▶ [EXTRACT PROVIDED]
Finally, a brewery tour through The Lone Buffalo by Tangled Roots Brewing Company ends with a complimentary flight of craft beer.
“Everything is history related; it just depends on what conveyance you’re interested in,” Aussem says. He also leads custom tours if people want something more specific to their interests.
The farther out you book a tour, the better, but Awesome Ottawa Tours allows people to register up to an hour before they start. Visit awesomeottawatours.com or call (815) 343-4940 to see what’s available.
“What people walk away with on our tours is ‘Wow, I never realized all of that was so significant here in Ottawa,’” Aussem says. “But more importantly, it gives them a spark to go and do research on their own town, their own past, their own history. It’s important that we know where we come from, and I like to leave people with that. You may be fascinated with what you find.”
Where to Stay
In order to take in Ottawa properly, it’s best to stay in the area. While nearby hotels provide lodging options, there are other, more-unique options as well, including both Kishawau Cabins and Heritage Harbor.
Terisa King, owner of Kishawau Cabins at 901 N. 2129th Road, in nearby Tonica, says her in-laws originally purchased the property from the Boy Scouts of America back in 1986. Today, 17 cabins are located throughout 65 acres of wooded property, and each one has a full kitchen, personal bonfire pit, picnic table, grill, and other amenities. Plus, the whole property is mosquito-treated, so you don’t need to worry about bugs.
“Our cabins aren’t even like typical camping cabins,” King says. “Thirteen of them are studios, but even those are about 750 square feet. So, they’re decent sized. It’s kind of like modern-day glamping. It’s a happy medium between people who love camping and people like me who are kind of over it and want running water and a nice bed.”
While many of the studios have queen beds, an extra twin bed and maybe a fold-out futon, five cabins are specifically designated to sleep couples for romantic getaways. Four cabins are specific to customers with dogs, and 12 cabins have large Whirlpool tubs.
Larger cabins have separate bedrooms and baths, and the largest cabin on site, Grandma’s Cabin, is a four-bedroom, two-bathroom cabin that can sleep up to 14 people. The site as a whole is popular for family reunions, with Grandma’s Cabin typically serving as the epicenter. The property can accommodate up to 70 people in total.
“What everybody loves about our property is that you would never know that all of that is here,” King says. “Everything is just so nicely spread out. People love the homey feel here. Our longtime customers who’ve been coming here since the beginning – they walk in the door and they say, ‘We’re home!’ You definitely get the mom-and-pop vibe here. ”
The office is always open with access to movies, puzzles, games, books and magazines. Everything is loaned outon a cash-only honors system.
Summer availability is already filling up, especially since Kishawau Cabins makes for an ideal socially distant getaway. Visit kishauwaucabins.com or call (815) 442-8453 to secure a reservation.

▶ [PROBLEMS AND TASKS]
**A.** In the Ottawa travel article, how many people can Grandma's Cabin sleep?
**B.** Extend the Ottawa travel article past its final sentence.
The items that come next have no connection to the Ottawa travel article.

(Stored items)
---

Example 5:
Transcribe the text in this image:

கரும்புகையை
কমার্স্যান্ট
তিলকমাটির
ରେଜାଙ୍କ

▶ [RESULTS BY TASK]
**A.** Up to 14 people.

**B.**
“This is a type of getaway where you’re really taken back in time,” King adds. “Our society is plugged in all the time, and people can come here to reconnect through telling stories around bonfires, or playing board games. I just want people to experience being unplugged and enjoying each other.”
For a less woodsy and more urban destination, visitors can check out Heritage Harbor at 111 Harbor View Dr., Ottawa. The marina resort community offers both vacation rentals and permanent homes to live in year-round.
“Back in 2007 when we had the idea, we realized that people from Chicago and the suburbs had limited opportunities to go somewhere for the weekend,” says Tammy Barry, vice president of sales and marketing at Heritage Harbor. “People were going to Lake Geneva, Galena and New Buffalo, and we were like, why not go by the four state parks? Heritage Harbor has a 152-acre parcel of land, and we dug out a 32-acre marina that has a walking path around the whole thing. On one side of the resort is the Illinois River; on the other side is the I & M Canal.”
In addition to the walking path, Heritage Harbor has three outdoor swimming pools, a sand volleyball court, a dog park, an on-site restaurant, a tiki bar, and opportunities to rent boats, kayaks, paddle boards and Jet Skis. Year-round events and live music frequently take place. For example, Kites In Flight happens May 23 from 11 a.m.-4 p.m.
“There’s going to be a display of these huge kites that are about 20 feet in size,” says Bedei. “There’ll be candy drops throughout the day from the kites, there’ll be food and craft vendors – it’s a great opportunity to get the family out.”
Weekdays are a little easier to book, but options are still available for vacation rentals this summer, Barry adds. Go to visitheritageharborinn.com or call (815) 433-5000 for assistance.
“My biggest goal would be for people to feel relaxed by the time they leave,” Barry says. “I think people will find life is just a little bit simpler down here.”
Where to Dine
In addition to Red Dog Grill, located on-site at Heritage Harbor, downtown Ottawa has a plethora of dining options.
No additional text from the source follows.